Water concerns
RECENT reports that India plans to invest $60bn in increasing its water storage capacity on the Jhelum and Chenab rivers confirm official concerns that New Delhi is weaponising the shared resource against Pakistan. The increase in storage capacity from roughly 15 days to nearly two months will expand India’s holding ability on the rivers allocated to Pakistan under the Indus Waters Treaty, giving it unprecedented leverage over downstream flows. In an agrarian economy like ours, where sowing cycles rely on predictable river discharge, even brief interruptions can cause lasting damage. A 55- to 60-day window to regulate flows could enable India to create artificial scarcity during critical crop cycles, especially during the low-flow winter months. The reverse scenario is as alarming. During monsoon surges, large upstream storage gives India the capacity to release accumulated water in concentrated volumes, flooding downstream regions.

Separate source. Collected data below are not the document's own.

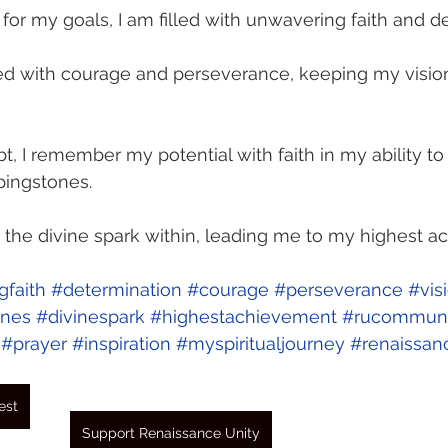
 for my goals, I am filled with unwavering faith and d
sed with courage and perseverance, keeping my vision
, I remember my potential with faith in my ability to 
pingstones. 
r the divine spark within, leading me to my highest a
faith
#determination
#courage
#perseverance
#vis
ones
#divinespark
#highestachievement
#rucommuni
#prayer
#inspiration
#myspiritualjourney
#renaissan
est
Support Renaissance Unity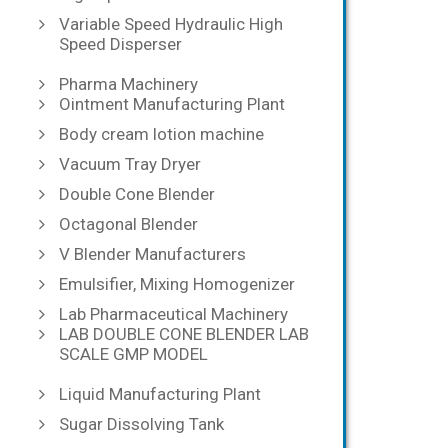
Variable Speed Hydraulic High
Speed Disperser
Pharma Machinery
Ointment Manufacturing Plant
Body cream lotion machine
Vacuum Tray Dryer
Double Cone Blender
Octagonal Blender
V Blender Manufacturers
Emulsifier, Mixing Homogenizer
Lab Pharmaceutical Machinery
LAB DOUBLE CONE BLENDER LAB
SCALE GMP MODEL
Liquid Manufacturing Plant
Sugar Dissolving Tank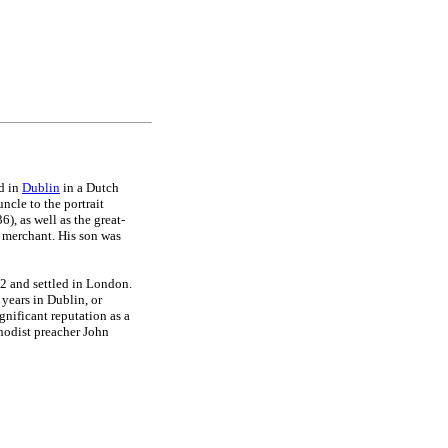
ed in
Dublin
in a Dutch
ncle to the portrait
, as well as the great-
merchant. His son was
2 and settled in London.
years in Dublin, or
gnificant reputation as a
thodist preacher John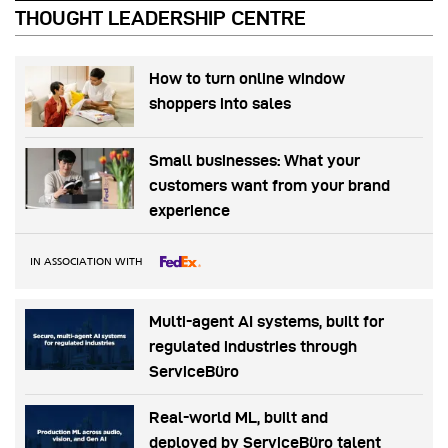
THOUGHT LEADERSHIP CENTRE
How to turn online window
shoppers into sales
Small businesses: What your
customers want from your brand
experience
IN ASSOCIATION WITH
Multi-agent AI systems, built for
regulated industries through
ServiceBüro
Real-world ML, built and
deployed by ServiceBüro talent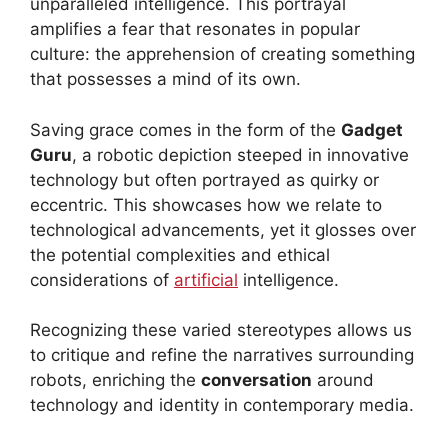
unparalleled intelligence. This portrayal
amplifies a fear that resonates in popular
culture: the apprehension of creating something
that possesses a mind of its own.
Saving grace comes in the form of the
Gadget
Guru
, a robotic depiction steeped in innovative
technology but often portrayed as quirky or
eccentric. This showcases how we relate to
technological advancements, yet it glosses over
the potential complexities and ethical
considerations of
artificial
intelligence.
Recognizing these varied stereotypes allows us
to critique and refine the narratives surrounding
robots, enriching the
conversation
around
technology and identity in contemporary media.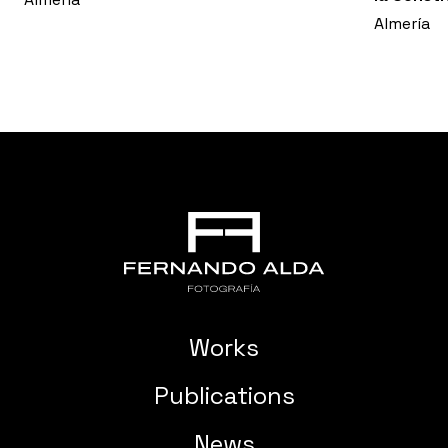
Almería
Works
Publications
News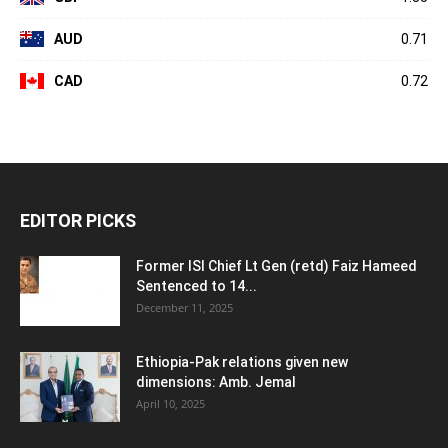
AUD
0.71
CAD
0.72
EDITOR PICKS
Former ISI Chief Lt Gen (retd) Faiz Hameed
Sentenced to 14...
December 11, 2025
Ethiopia-Pak relations given new
dimensions: Amb. Jemal
April 10, 2025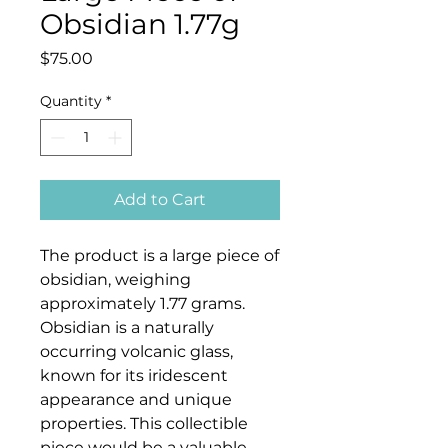
Obsidian 1.77g
Price
$75.00
Quantity
*
Add to Cart
The product is a large piece of
obsidian, weighing
approximately 1.77 grams.
Obsidian is a naturally
occurring volcanic glass,
known for its iridescent
appearance and unique
properties. This collectible
piece would be a valuable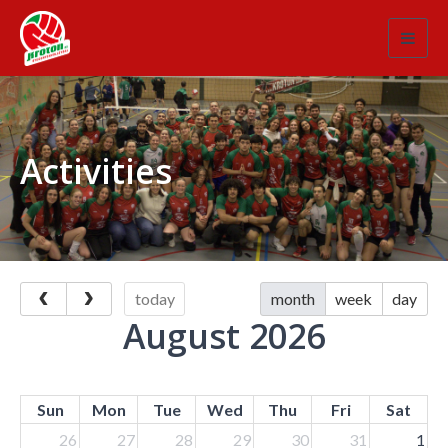
Toggl
navig
Activities
today
month
week
day
August 2026
Sun
Mon
Tue
Wed
Thu
Fri
Sat
26
27
28
29
30
31
1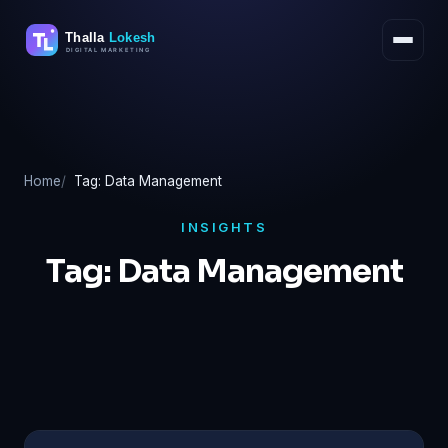
Skip
to
content
Home
Tag: Data Management
INSIGHTS
Tag:
Data Management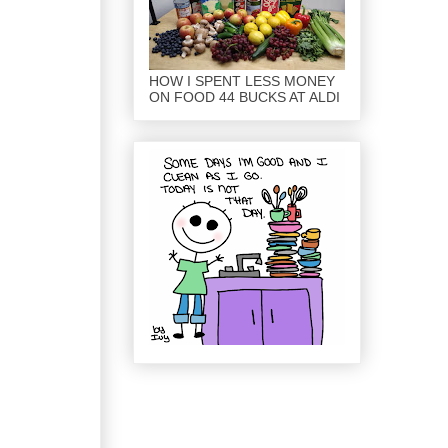
HOW I SPENT LESS MONEY
ON FOOD 44 BUCKS AT ALDI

Although the IWT has survived wars and diplomatic ruptures since it was signed in 1960, India’s decision to place it “in abeyance”, followed by a series of contentious steps, has unsettled a framework long valued for its predictability and stability. Against this backdrop, the recent directive by the Court of Arbitration instructing India to share specific project-related data for the dams it is building on Pakistani rivers has significance beyond procedural compliance. It is also a reminder that the IWT’s dispute resolution mechanisms remain active, even amid strained Pakistan-India ties. It reinforces the principle that transboundary river management cannot be altered through unilateral political decisions. That said, legal or diplomatic wins on their own will not protect us from hydrological risks. Pakistan must move with urgency on two fronts: it must leverage diplomatic and legal avenues to press India to uphold its IWT obligations; and it should strengthen its own policy preparedness to successfully meet any Indian attempt to weaponise water — whether through engineered flooding or by restricting flows that sustain Pakistan’s agriculture. That, however, does not mean allowing some circles to advance controversial agendas, including the construction of contentious new flood reservoirs. Sindh, the lower riparian province, has serious reservations about such proposals and has pointed out that even existing river flows often fail to meet drinking water, irrigation and ecological needs downstream. Building additional storage in an already water-deficient system risks aggravating these issues.